About this task: Could you give back every record below exactly, leaving out the pictures?

Stored data entries:
- Opening Delimiter -
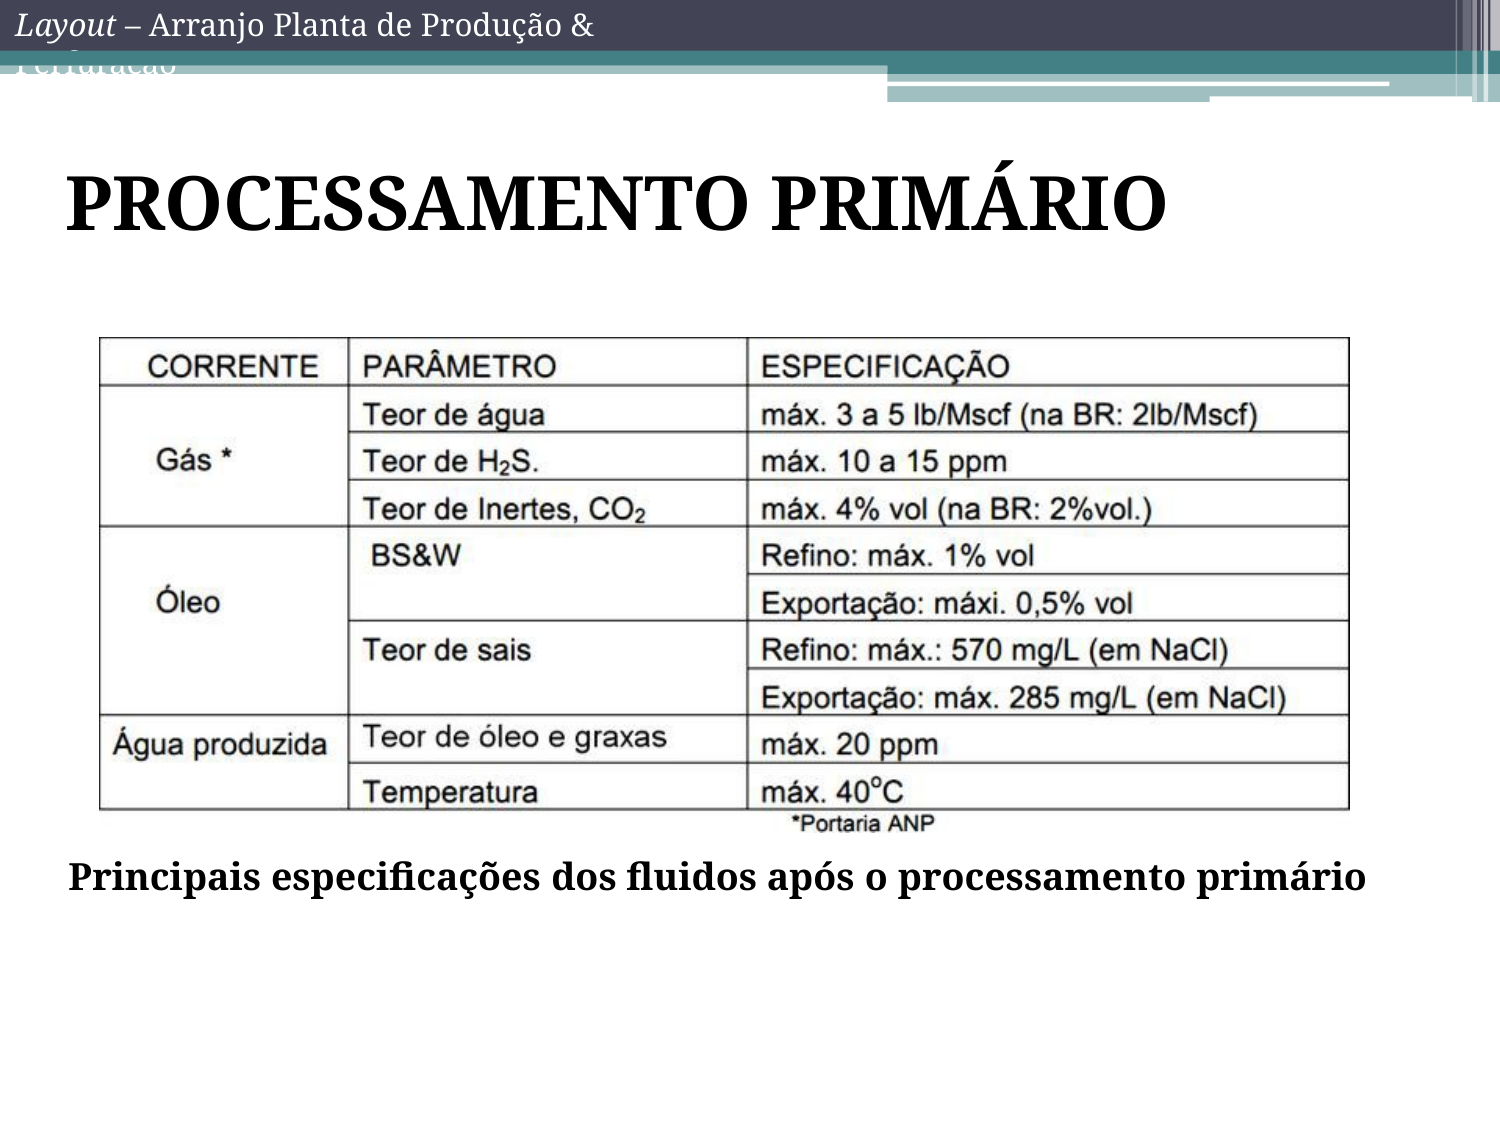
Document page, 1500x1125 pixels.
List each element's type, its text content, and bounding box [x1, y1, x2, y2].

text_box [0, 0, 1500, 103]
title PROCESSAMENTO PRIMÁRIO [12, 108, 1500, 344]
picture [99, 337, 1351, 834]
text_box Principais especificações dos fluidos após o processamento primário [66, 850, 1396, 898]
- Closing Delimiter -
Answer space:
Document page, 1500x1125 pixels.
List each element's type, its text content, and bounding box [x1, y1, x2, y2].

text_box [0, 0, 1500, 103]
title PROCESSAMENTO PRIMÁRIO [12, 108, 1500, 344]
picture [99, 337, 1351, 834]
text_box Principais especificações dos fluidos após o processamento primário [66, 850, 1396, 898]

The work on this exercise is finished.